- Born: 1924 Seattle, Washington, United States
- Died: November 1998 (aged 73–74)
- Occupations: Business executive and philanthropist
- Known for: Former CEO of food brand Carnation

= Dwight L. Stuart =

American business executive and philanthropist (1924–1998)

Dwight Lyman Stuart (1924 – November 1998) was an American business executive and philanthropist who led the Los-Angeles-based condensed milk brand Carnation as president and chief executive officer between 1973 and 1983.

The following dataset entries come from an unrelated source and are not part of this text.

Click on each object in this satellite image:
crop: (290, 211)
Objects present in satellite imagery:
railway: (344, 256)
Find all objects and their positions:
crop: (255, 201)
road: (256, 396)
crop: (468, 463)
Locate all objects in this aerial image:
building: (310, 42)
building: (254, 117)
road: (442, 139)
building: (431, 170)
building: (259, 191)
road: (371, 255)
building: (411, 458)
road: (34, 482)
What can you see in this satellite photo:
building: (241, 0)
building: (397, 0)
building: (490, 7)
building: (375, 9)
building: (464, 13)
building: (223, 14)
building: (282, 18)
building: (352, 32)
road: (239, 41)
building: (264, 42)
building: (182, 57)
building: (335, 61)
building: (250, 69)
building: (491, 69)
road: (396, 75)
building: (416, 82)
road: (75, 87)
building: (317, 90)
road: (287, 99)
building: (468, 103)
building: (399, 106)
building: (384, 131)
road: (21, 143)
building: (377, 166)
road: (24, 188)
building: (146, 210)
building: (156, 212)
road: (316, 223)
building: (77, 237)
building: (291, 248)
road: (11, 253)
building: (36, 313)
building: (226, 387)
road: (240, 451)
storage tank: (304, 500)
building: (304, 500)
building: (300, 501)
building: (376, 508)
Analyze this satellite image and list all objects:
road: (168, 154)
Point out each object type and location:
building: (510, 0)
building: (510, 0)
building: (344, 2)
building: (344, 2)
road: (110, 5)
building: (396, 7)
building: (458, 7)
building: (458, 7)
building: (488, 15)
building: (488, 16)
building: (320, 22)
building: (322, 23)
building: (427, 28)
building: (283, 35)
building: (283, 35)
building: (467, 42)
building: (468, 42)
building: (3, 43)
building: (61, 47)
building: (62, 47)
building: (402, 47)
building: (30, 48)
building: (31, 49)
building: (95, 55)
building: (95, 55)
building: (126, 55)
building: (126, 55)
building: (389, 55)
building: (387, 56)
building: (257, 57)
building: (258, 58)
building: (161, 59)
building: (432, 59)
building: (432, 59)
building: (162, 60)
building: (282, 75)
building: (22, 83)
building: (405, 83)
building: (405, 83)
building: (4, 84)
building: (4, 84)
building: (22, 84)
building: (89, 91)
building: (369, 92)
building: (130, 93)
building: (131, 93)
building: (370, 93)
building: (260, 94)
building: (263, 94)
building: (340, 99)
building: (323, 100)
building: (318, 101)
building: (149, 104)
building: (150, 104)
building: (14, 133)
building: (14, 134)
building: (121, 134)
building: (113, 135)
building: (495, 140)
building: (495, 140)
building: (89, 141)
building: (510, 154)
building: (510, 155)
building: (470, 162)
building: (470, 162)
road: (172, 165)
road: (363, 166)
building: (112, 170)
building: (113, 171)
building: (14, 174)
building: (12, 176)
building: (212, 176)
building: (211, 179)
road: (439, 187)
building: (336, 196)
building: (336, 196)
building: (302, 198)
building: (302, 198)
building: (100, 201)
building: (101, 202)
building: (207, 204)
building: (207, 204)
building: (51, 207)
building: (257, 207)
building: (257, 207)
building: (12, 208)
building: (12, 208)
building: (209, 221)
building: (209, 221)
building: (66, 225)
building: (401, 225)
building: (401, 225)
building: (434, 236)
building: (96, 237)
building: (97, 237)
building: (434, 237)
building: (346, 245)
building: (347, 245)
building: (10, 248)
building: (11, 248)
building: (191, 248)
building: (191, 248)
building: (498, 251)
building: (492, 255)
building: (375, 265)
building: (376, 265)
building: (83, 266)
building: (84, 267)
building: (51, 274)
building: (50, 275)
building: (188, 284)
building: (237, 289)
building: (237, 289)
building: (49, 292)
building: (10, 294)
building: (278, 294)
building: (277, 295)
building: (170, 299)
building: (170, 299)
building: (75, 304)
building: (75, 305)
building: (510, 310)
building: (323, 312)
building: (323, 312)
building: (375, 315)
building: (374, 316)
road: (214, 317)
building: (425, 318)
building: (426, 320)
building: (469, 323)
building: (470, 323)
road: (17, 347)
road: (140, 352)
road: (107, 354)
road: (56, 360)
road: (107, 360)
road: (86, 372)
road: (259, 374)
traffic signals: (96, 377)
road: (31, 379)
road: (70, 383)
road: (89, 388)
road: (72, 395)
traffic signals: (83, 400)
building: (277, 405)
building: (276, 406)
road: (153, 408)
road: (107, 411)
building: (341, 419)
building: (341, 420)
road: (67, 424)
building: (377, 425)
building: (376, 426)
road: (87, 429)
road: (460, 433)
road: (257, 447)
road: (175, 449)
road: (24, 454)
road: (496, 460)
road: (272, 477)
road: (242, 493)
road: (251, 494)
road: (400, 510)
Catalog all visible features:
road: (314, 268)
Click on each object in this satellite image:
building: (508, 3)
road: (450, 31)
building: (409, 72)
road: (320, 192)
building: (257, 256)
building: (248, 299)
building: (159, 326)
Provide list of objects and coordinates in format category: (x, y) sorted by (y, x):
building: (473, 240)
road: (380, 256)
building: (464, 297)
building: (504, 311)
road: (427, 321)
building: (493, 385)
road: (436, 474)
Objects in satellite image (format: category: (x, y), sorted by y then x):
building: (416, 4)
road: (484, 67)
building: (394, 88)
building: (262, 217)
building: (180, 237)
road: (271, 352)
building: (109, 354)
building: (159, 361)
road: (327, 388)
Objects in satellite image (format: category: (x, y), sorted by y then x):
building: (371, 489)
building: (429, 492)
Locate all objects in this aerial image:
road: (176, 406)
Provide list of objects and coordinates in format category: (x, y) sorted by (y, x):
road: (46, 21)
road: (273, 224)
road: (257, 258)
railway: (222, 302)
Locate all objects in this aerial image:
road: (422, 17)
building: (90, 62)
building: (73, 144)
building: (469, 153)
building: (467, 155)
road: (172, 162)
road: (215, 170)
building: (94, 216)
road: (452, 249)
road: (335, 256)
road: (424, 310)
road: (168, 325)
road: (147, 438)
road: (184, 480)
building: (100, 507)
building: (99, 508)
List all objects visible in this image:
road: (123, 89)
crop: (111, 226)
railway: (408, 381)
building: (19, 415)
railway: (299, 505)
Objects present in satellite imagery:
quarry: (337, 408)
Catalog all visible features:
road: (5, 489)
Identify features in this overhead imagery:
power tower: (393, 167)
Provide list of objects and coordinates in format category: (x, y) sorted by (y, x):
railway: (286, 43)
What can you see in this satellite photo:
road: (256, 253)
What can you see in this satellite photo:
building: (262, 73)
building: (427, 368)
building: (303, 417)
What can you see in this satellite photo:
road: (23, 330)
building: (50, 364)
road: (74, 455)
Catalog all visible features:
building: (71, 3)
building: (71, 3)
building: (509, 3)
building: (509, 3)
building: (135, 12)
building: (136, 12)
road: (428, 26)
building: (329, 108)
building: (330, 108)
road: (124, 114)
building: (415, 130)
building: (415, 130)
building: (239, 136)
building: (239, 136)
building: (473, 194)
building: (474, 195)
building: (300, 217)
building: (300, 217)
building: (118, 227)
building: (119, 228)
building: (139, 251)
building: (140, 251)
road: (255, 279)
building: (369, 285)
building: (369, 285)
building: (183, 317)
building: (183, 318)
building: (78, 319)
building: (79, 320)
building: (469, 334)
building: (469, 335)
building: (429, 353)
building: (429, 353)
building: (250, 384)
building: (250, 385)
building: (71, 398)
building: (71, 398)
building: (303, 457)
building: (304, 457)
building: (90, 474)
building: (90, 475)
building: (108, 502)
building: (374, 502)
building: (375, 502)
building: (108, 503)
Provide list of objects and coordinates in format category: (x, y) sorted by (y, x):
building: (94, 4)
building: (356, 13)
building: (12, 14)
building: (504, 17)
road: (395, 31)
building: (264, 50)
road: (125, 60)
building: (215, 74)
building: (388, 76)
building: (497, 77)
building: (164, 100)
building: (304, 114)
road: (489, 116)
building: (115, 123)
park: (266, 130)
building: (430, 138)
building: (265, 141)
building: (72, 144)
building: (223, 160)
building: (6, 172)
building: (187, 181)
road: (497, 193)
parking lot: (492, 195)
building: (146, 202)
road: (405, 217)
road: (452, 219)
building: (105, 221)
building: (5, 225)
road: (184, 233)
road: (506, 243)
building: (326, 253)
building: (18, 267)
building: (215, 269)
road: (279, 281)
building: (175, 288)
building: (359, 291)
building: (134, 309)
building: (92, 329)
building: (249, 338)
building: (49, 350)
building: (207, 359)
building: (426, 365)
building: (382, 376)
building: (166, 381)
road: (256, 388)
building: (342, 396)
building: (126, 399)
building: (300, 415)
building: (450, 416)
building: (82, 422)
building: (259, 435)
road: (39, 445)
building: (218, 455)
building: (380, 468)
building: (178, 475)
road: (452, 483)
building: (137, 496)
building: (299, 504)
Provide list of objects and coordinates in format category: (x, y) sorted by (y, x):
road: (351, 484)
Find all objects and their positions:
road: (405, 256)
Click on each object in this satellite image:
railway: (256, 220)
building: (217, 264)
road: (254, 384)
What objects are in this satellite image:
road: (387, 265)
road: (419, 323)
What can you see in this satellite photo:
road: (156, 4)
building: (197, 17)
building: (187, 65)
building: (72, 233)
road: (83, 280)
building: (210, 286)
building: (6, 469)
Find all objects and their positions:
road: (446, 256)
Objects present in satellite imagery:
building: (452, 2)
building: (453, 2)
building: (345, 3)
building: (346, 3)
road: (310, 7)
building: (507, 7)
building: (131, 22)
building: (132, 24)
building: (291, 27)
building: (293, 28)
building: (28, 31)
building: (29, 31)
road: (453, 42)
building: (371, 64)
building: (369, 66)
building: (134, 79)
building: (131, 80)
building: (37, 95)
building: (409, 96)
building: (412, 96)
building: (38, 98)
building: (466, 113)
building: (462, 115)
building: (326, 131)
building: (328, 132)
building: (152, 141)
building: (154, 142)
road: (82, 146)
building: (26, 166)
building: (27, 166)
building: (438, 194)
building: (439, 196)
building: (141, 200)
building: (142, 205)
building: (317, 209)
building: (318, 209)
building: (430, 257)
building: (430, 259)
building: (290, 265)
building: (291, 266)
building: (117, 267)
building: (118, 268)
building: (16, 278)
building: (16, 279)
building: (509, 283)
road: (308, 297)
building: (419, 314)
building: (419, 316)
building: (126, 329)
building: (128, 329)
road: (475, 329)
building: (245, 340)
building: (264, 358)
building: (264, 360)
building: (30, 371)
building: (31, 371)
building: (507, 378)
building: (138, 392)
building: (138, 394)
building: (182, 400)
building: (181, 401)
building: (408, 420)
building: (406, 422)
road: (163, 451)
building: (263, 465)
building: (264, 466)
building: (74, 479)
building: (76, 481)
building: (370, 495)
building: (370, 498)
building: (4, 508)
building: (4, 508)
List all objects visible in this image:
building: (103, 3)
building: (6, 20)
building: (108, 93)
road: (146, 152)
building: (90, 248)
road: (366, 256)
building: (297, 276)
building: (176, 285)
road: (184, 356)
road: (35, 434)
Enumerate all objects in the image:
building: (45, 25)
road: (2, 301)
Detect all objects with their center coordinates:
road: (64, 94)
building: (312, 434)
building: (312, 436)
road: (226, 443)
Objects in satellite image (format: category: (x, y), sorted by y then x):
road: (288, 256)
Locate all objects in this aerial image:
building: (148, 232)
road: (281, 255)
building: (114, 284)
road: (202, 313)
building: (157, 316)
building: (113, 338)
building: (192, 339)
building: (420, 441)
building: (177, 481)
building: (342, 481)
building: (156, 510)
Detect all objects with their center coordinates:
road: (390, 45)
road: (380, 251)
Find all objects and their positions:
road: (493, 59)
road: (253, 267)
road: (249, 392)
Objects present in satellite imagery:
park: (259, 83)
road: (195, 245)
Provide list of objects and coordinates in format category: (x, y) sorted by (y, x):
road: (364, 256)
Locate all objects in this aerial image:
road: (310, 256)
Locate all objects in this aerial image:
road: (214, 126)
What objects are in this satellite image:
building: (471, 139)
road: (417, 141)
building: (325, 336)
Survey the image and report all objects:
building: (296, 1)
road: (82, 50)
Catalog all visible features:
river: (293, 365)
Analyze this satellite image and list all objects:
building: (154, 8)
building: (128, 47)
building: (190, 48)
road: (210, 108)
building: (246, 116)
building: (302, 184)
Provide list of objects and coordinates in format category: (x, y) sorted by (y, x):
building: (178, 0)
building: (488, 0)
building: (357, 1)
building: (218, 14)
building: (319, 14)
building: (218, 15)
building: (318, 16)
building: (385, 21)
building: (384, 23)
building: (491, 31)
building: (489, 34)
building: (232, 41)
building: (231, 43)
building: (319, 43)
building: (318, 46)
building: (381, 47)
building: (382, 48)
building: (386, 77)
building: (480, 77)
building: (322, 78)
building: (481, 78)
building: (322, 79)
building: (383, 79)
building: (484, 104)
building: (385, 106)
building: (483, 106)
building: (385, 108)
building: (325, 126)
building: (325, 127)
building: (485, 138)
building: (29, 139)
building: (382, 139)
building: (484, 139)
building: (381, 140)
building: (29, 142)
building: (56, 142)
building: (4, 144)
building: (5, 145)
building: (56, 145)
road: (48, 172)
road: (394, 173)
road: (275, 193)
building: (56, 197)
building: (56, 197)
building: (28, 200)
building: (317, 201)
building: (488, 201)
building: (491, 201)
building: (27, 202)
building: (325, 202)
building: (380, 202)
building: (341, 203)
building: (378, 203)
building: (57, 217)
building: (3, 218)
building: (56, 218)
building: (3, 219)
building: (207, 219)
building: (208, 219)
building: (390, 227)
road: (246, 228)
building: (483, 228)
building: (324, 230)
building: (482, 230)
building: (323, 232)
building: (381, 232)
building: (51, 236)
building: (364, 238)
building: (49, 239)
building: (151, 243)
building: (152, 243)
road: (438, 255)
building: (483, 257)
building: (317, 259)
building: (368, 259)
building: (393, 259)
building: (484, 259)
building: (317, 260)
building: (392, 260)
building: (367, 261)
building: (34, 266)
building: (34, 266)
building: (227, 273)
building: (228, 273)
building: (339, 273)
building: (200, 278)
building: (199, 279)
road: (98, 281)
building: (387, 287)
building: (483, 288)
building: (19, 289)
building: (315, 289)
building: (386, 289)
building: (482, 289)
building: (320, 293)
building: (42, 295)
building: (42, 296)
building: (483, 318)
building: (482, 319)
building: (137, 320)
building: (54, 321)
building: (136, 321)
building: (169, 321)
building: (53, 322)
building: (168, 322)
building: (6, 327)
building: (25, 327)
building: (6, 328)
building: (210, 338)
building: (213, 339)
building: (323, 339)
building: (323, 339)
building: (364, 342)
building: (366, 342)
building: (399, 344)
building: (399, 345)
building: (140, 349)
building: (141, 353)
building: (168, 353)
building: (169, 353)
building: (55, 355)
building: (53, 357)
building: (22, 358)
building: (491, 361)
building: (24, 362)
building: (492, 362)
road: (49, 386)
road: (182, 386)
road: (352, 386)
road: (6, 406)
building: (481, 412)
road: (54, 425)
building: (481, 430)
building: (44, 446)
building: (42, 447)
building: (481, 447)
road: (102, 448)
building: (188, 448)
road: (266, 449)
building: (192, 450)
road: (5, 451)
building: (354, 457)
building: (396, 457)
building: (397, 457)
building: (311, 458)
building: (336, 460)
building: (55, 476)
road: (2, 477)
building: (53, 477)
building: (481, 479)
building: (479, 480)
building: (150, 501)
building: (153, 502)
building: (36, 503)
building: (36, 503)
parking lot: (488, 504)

==Early life and education==
Stuart was born in Seattle in 1924, the younger of two sons of Carnation heir Elbridge H. Stuart. He served in the U.S. Navy in World War II and, on discharge, completed a bachelor's degree at the University of Washington in 1947.

==Career==
Stuart began his career as a milk-plant trainee at Carnation's management-training programme. He rose steadily through the ranks, becoming a director in 1960 and executive vice-president before succeeding his father as president in 1973.

In November 1983, Stuart resigned amid strategic disagreements with chairman H. Everett Olson, retaining an estimated 20% family stake. Rumours of a sale followed, and on 4 September 1984 Nestlé agreed to acquire Carnation for $3 billion. Time credited Stuart's decision to “start unloading his stock” as the spark for the takeover.

In 1987, Carnation, Stuart and his brother Elbridge agreed to a $13 million settlement with shareholders who alleged they had been misled during the share-price run-up preceding the Nestlé announcement. After leaving Carnation, Stuart invested in commercial real-estate projects in Los Angeles and Palm Desert while serving on Carnation's board until the Nestlé deal closed.

==Philanthropy==
A longtime director of the family-run Stuart Foundation, he supported public-school reform and children’s services across California and Washington. In his will he endowed the Dwight Stuart Youth Fund (formally organized in 2001), which makes multi-million-dollar grants each year to youth-development programmes in Los Angeles County.